I always vowed that if I ever got into another reading contest, it would involve a short book and not a trilogy.
To be honest, I might never read this again. I read it several times in junior high/high school. Back in the 1970s, the rip-offs hadn’t been written yet, so there was nothing else quite like it (as far as we knew). TLOTR was a trilogy to be savored. It was a trilogy before trilogies were common. It was a trilogy that made sense as a trilogy. It even had a prequel. Any youngster reading The Lord of the Rings might not see anything unique in it because it’s been copied so many times in so many exciting ways (from a youngster’s point of view).
Referring to people younger than me as “youngster” probably makes me sound older than I really am.
5. To avoid reading anything by James Patterson
James Patterson writes too many books, so any time you reread a book, it keeps you from buying a James Patterson book (or a book with written by somebody else with James Patterson’s name on it).
6. To find details you didn’t notice the first time
Some people read books a second time to catch details that they missed the first time. That’s a great reason to read a book more than once, but I’ve never done it. I usually don’t care if I missed details the first time I read a book. I might notice details the second time I read a book, but that’s never the reason I reread a book. I hope I’m not being disrespectful to people who reread books for this reason. It’s not a bad reason. It’s probably a better reason than trying to win a contest.

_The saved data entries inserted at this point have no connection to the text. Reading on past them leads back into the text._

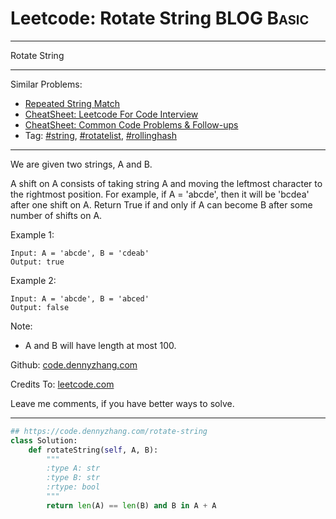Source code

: * Leetcode: Rotate String                                              :BLOG:Basic:
#+STARTUP: showeverything
#+OPTIONS: toc:nil \n:t ^:nil creator:nil d:nil
:PROPERTIES:
:type:     string, rotatelist, rollinghash
:END:
---------------------------------------------------------------------
Rotate String
---------------------------------------------------------------------
#+BEGIN_HTML
<a href="https://github.com/dennyzhang/code.dennyzhang.com/tree/master/problems/rotate-string"><img align="right" width="200" height="183" src="https://www.dennyzhang.com/wp-content/uploads/denny/watermark/github.png" /></a>
#+END_HTML
Similar Problems:
- [[https://code.dennyzhang.com/repeated-string-match][Repeated String Match]]
- [[https://cheatsheet.dennyzhang.com/cheatsheet-leetcode-A4][CheatSheet: Leetcode For Code Interview]]
- [[https://cheatsheet.dennyzhang.com/cheatsheet-followup-A4][CheatSheet: Common Code Problems & Follow-ups]]
- Tag: [[https://code.dennyzhang.com/review-string][#string]], [[https://code.dennyzhang.com/tag/rotatelist][#rotatelist]], [[https://code.dennyzhang.com/followup-rollinghash][#rollinghash]]
---------------------------------------------------------------------
We are given two strings, A and B.

A shift on A consists of taking string A and moving the leftmost character to the rightmost position. For example, if A = 'abcde', then it will be 'bcdea' after one shift on A. Return True if and only if A can become B after some number of shifts on A.

Example 1:
#+BEGIN_EXAMPLE
Input: A = 'abcde', B = 'cdeab'
Output: true
#+END_EXAMPLE

Example 2:
#+BEGIN_EXAMPLE
Input: A = 'abcde', B = 'abced'
Output: false
#+END_EXAMPLE

Note:

- A and B will have length at most 100.

Github: [[https://github.com/dennyzhang/code.dennyzhang.com/tree/master/problems/rotate-string][code.dennyzhang.com]]

Credits To: [[https://leetcode.com/problems/rotate-string/description/][leetcode.com]]

Leave me comments, if you have better ways to solve.
---------------------------------------------------------------------

#+BEGIN_SRC python
## https://code.dennyzhang.com/rotate-string
class Solution:
    def rotateString(self, A, B):
        """
        :type A: str
        :type B: str
        :rtype: bool
        """
        return len(A) == len(B) and B in A + A
#+END_SRC

#+BEGIN_HTML
<div style="overflow: hidden;">
<div style="float: left; padding: 5px"> <a href="https://www.linkedin.com/in/dennyzhang001"><img src="https://www.dennyzhang.com/wp-content/uploads/sns/linkedin.png" alt="linkedin" /></a></div>
<div style="float: left; padding: 5px"><a href="https://github.com/dennyzhang"><img src="https://www.dennyzhang.com/wp-content/uploads/sns/github.png" alt="github" /></a></div>
<div style="float: left; padding: 5px"><a href="https://www.dennyzhang.com/slack" target="_blank" rel="nofollow"><img src="https://www.dennyzhang.com/wp-content/uploads/sns/slack.png" alt="slack"/></a></div>
</div>
#+END_HTML
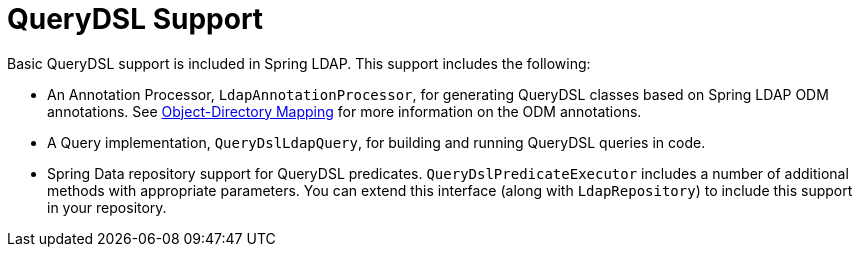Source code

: [[ldap.querydsl]]
= QueryDSL Support
Basic QueryDSL support is included in Spring LDAP. This support includes the following:

* An Annotation Processor, `LdapAnnotationProcessor`, for generating QueryDSL classes based on Spring LDAP ODM annotations.
See https://docs.spring.io/spring-ldap/docs/{springLdapVersion}/reference/#odm[Object-Directory Mapping] for more information on the ODM annotations.
* A Query implementation, `QueryDslLdapQuery`, for building and running QueryDSL queries in code.
* Spring Data repository support for QueryDSL predicates. `QueryDslPredicateExecutor` includes a number of additional methods with appropriate parameters.
You can extend this interface (along with `LdapRepository`) to include this support in your repository.
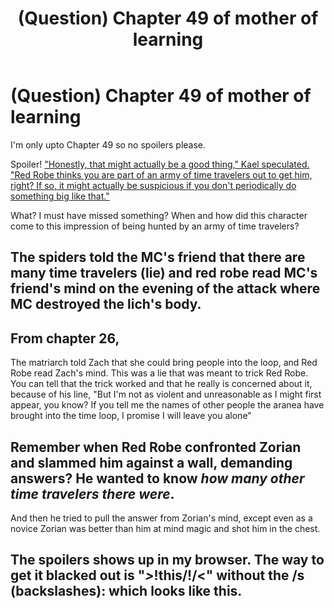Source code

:#+TITLE: (Question) Chapter 49 of mother of learning

* (Question) Chapter 49 of mother of learning
:PROPERTIES:
:Author: BigBeautifulEyes
:Score: 17
:DateUnix: 1539331994.0
:DateShort: 2018-Oct-12
:END:
I'm only upto Chapter 49 so no spoilers please.

Spoiler! [[/spoiler]["Honestly, that might actually be a good thing," Kael speculated. "Red Robe thinks you are part of an army of time travelers out to get him, right? If so, it might actually be suspicious if you don't periodically do something big like that."]]

What? I must have missed something? When and how did this character come to this impression of being hunted by an army of time travelers?


** The spiders told the MC's friend that there are many time travelers (lie) and red robe read MC's friend's mind on the evening of the attack where MC destroyed the lich's body.
:PROPERTIES:
:Author: stevegrossman83b
:Score: 15
:DateUnix: 1539333114.0
:DateShort: 2018-Oct-12
:END:


** From chapter 26,

The matriarch told Zach that she could bring people into the loop, and Red Robe read Zach's mind. This was a lie that was meant to trick Red Robe. You can tell that the trick worked and that he really is concerned about it, because of his line, "But I'm not as violent and unreasonable as I might first appear, you know? If you tell me the names of other people the aranea have brought into the time loop, I promise I will leave you alone"
:PROPERTIES:
:Author: tjhance
:Score: 8
:DateUnix: 1539354726.0
:DateShort: 2018-Oct-12
:END:


** Remember when Red Robe confronted Zorian and slammed him against a wall, demanding answers? He wanted to know /how many other time travelers there were/.

And then he tried to pull the answer from Zorian's mind, except even as a novice Zorian was better than him at mind magic and shot him in the chest.
:PROPERTIES:
:Author: thrawnca
:Score: 5
:DateUnix: 1539384358.0
:DateShort: 2018-Oct-13
:END:


** The spoilers shows up in my browser. The way to get it blacked out is "/>/!this/!/<" without the /s (backslashes): which looks like this.
:PROPERTIES:
:Author: GeneralExtension
:Score: 2
:DateUnix: 1539372093.0
:DateShort: 2018-Oct-12
:END:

BONUS BOOK to read more than once
The Bible– by God
When God writes a book, it’s probably a good idea to read it. Maybe it’s a good idea to read it more than once. Any of the above reasons would be ideal for reading The Bible more than once. I would have included The Bible as the example for all six reasons, but it wouldn’t be fair to the other books. No human author can compete with God, not even James Patterson (I hope James Patterson isn’t thinking of writing his own version of The Bible, but I wouldn’t be surprised if he did.). So I hope God understands why I didn’t include The Bible as an example for any book that’s worth reading more than once.